Whoa. Let me interrupt. Shouldn’t the white-shoe defense lawyer played by James Mason have objected to this obvious plea for sympathy for his poor client? Sure, I understand the dramatic purpose of the speech, but your case isn’t fiction. Object immediately and ask for a curative instruction.
If you’re interested, here’s the rest of Paul Newman’s dramatic closing:
We become tired of hearing people lie. And after a time, we become dead . . . a little dead. We think of ourselves as victims and we become victims. We become weak. We doubt ourselves; we doubt our beliefs. We doubt our institutions. And we doubt the law. But today you are the law. You ARE the law. Not some book . . . not the lawyers . . . not a marble statue . . . or the trappings of the court. See those are just symbols of our desire to be just. They are, in fact, a prayer: a fervent and a frightened prayer. In my religion, they say, “Act as if ye had faith . . . and faith will be given to you.” If . . . if we are to have faith in justice, we need only to believe in ourselves. And act with justice. See, I believe there is justice in our hearts.
To the extent that Newman appears to be asking the jurors to ignore the court’s instructions and instead become “the law,” his argument was improper, but there was no objection to be heard. And, of course, the jury came back with a question every plaintiff’s lawyer would love to hear. Could they award Newman’s client even more money than he requested?

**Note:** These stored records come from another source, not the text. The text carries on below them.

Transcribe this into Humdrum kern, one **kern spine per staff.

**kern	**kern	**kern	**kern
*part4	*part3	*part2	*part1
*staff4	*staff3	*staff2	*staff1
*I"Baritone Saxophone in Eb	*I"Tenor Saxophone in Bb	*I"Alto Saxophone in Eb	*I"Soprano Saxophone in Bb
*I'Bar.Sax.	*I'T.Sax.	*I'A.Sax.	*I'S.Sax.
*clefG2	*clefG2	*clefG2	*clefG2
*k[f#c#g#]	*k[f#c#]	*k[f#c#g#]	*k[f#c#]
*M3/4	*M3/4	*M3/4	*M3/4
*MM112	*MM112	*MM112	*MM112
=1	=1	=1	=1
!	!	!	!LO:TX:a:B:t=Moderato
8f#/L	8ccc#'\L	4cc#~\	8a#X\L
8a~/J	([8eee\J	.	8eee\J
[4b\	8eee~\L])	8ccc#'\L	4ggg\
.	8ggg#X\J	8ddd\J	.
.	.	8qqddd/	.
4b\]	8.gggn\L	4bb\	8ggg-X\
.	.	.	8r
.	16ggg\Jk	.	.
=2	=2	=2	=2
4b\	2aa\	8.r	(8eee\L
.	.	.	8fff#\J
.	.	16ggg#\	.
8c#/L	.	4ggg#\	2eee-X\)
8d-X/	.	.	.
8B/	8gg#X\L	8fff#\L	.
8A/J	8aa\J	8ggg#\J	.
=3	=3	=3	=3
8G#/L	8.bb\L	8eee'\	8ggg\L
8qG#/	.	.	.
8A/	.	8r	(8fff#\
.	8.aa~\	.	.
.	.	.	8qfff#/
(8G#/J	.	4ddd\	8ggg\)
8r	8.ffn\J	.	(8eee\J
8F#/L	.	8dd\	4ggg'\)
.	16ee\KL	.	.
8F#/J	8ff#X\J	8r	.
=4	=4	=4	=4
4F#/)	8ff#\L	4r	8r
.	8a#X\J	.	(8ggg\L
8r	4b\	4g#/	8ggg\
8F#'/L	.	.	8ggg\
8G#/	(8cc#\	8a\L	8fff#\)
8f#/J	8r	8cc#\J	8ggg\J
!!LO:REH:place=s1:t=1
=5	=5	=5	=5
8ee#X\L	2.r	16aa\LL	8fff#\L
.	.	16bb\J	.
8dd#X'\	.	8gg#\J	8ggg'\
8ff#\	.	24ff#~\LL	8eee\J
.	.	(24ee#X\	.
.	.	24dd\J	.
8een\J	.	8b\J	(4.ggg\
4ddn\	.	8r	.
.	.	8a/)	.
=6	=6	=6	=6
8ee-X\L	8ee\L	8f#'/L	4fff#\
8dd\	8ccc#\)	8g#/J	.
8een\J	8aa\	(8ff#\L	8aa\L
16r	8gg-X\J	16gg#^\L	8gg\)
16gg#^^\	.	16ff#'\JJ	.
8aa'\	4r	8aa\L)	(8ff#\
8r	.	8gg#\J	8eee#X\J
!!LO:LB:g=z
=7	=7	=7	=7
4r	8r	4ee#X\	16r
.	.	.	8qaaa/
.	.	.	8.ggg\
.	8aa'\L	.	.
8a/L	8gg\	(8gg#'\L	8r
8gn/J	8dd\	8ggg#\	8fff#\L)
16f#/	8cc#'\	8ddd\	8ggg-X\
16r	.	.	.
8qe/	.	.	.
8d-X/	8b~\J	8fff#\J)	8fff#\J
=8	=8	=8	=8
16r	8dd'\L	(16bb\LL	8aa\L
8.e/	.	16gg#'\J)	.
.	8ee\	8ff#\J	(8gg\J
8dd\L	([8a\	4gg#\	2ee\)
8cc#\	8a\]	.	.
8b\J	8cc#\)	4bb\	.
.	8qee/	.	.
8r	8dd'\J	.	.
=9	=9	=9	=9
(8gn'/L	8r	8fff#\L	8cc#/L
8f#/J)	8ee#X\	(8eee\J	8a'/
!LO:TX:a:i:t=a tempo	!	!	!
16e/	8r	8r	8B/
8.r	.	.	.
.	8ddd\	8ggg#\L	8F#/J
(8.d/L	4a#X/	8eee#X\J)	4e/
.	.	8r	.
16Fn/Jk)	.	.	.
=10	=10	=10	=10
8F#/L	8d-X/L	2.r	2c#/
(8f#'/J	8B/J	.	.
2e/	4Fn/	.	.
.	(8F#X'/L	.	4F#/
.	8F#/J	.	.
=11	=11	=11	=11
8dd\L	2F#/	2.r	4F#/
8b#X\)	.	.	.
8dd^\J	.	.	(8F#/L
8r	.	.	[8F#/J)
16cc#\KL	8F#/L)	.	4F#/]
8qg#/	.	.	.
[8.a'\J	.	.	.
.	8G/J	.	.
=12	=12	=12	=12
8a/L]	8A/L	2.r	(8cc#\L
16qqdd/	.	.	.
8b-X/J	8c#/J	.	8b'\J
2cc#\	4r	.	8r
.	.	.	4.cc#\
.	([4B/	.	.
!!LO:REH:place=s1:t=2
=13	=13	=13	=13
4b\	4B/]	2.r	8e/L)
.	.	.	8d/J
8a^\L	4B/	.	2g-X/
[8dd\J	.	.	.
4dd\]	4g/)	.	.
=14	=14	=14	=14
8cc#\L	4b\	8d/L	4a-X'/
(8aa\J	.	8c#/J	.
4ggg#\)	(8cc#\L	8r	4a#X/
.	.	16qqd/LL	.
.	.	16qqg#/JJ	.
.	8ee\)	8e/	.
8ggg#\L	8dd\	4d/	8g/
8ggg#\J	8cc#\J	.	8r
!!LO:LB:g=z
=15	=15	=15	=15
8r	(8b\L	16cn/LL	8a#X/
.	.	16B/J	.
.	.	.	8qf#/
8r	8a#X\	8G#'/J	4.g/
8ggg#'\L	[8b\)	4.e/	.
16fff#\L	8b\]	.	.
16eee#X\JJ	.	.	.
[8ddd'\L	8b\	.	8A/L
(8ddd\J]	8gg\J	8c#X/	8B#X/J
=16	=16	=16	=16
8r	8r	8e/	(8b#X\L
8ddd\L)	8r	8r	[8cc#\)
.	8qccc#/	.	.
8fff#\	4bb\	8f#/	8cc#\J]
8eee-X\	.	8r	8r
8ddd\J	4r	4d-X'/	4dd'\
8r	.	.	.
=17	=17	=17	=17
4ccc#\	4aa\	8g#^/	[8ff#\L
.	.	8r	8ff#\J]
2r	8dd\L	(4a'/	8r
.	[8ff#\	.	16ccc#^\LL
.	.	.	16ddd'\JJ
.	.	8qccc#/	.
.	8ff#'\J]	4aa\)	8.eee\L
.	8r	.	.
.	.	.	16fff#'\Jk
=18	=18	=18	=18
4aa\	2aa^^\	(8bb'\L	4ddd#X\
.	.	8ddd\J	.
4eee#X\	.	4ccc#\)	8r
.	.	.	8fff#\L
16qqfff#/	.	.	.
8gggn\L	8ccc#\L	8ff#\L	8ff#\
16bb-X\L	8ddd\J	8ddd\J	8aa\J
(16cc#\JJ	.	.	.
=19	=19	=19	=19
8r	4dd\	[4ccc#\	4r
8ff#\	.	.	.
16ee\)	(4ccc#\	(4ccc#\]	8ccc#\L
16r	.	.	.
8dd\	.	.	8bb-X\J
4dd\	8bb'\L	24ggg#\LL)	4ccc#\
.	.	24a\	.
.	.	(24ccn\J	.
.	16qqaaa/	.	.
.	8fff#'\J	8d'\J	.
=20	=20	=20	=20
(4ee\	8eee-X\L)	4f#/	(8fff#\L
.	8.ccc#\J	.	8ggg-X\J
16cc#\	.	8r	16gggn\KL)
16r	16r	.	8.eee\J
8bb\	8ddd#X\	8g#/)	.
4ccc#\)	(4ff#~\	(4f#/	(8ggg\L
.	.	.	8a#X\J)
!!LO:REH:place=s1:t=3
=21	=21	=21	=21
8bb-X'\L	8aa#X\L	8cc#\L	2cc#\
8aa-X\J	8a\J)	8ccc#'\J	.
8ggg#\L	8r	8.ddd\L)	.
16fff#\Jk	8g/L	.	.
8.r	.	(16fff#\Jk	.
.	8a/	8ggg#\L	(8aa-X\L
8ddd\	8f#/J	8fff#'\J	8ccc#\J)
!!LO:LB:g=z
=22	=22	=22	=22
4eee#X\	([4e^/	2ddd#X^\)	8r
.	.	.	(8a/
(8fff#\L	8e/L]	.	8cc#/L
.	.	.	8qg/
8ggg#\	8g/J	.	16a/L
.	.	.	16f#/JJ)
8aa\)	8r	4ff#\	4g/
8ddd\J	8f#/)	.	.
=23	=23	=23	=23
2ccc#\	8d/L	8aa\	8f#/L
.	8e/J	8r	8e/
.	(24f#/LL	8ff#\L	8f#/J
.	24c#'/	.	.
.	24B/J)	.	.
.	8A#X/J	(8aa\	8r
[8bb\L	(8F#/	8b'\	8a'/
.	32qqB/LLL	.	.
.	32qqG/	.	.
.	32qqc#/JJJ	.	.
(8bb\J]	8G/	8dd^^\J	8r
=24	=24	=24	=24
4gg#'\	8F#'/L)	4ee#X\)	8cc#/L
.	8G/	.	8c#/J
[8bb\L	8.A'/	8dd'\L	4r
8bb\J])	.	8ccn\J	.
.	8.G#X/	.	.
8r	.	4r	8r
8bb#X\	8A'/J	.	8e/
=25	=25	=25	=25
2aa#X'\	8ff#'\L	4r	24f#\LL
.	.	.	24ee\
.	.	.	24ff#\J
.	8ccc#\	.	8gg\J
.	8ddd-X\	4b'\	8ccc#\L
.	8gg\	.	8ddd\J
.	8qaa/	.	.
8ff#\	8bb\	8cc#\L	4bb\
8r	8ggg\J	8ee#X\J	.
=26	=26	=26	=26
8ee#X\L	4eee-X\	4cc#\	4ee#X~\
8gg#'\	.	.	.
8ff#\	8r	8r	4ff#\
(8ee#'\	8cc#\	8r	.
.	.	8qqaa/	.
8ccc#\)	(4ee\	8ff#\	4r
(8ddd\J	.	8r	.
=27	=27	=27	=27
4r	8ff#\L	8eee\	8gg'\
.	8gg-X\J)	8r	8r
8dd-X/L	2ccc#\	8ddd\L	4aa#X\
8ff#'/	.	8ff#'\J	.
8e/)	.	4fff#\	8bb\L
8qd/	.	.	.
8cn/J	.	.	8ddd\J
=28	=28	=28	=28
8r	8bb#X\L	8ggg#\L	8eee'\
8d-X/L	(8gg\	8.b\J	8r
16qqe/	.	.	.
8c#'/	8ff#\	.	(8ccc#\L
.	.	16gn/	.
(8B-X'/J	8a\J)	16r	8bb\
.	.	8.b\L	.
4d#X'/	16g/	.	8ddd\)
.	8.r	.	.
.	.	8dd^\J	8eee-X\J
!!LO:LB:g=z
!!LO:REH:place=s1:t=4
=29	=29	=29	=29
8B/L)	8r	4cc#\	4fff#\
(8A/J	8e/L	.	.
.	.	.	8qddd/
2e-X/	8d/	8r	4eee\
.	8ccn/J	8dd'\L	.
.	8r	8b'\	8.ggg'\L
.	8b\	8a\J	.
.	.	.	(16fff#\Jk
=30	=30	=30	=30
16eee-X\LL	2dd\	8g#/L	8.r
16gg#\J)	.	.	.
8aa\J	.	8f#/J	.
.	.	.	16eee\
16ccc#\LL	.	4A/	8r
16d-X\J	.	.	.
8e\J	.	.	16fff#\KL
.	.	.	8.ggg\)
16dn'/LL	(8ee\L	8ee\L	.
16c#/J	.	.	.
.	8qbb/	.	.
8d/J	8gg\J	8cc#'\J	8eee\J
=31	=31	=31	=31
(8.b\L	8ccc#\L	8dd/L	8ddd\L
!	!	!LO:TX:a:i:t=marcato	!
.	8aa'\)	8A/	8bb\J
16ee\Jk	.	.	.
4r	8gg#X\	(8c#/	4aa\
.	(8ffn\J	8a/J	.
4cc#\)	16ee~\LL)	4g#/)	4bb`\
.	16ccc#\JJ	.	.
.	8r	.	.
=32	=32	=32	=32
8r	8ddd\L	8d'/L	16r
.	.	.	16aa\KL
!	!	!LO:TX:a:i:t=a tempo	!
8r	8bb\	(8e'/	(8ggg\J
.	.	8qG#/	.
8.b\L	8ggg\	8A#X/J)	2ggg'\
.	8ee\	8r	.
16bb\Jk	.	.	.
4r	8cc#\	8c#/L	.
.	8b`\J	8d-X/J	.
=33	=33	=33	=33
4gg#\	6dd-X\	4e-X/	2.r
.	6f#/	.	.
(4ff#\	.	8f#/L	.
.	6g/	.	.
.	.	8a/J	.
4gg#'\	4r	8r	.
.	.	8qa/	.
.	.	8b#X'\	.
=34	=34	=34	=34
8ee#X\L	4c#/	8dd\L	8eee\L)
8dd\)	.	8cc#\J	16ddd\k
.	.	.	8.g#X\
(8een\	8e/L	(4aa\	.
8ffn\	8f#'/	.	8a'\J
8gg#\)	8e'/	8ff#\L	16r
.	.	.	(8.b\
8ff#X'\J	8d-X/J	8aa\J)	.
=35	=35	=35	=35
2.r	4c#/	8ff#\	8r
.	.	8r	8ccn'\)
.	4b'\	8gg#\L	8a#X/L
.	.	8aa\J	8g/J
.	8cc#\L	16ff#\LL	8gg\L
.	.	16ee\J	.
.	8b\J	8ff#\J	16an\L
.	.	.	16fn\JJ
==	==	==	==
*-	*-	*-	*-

In summary, be ever vigilant to improper remarks in closing argument—not only to preserve the record for appeal but also to prevent the danger that the jury will rely on them.
10. This is basic: Timely file your notice of appeal. Watch your calendar! Failure to file your notice of appeal on time usually constitutes malpractice in a civil case or ineffective assistance of counsel in a criminal case. And, most important, it will prevent your client from asking an appellate court to review the judgment.
You, the trial lawyer, have a stressful and challenging job. I am loath to make it harder by heightening your sensitivity to preserving error along the way. But as the proverb goes, the greatest regret is for the things we have not done. Even in the heat of battle, try to preserve the record on appeal.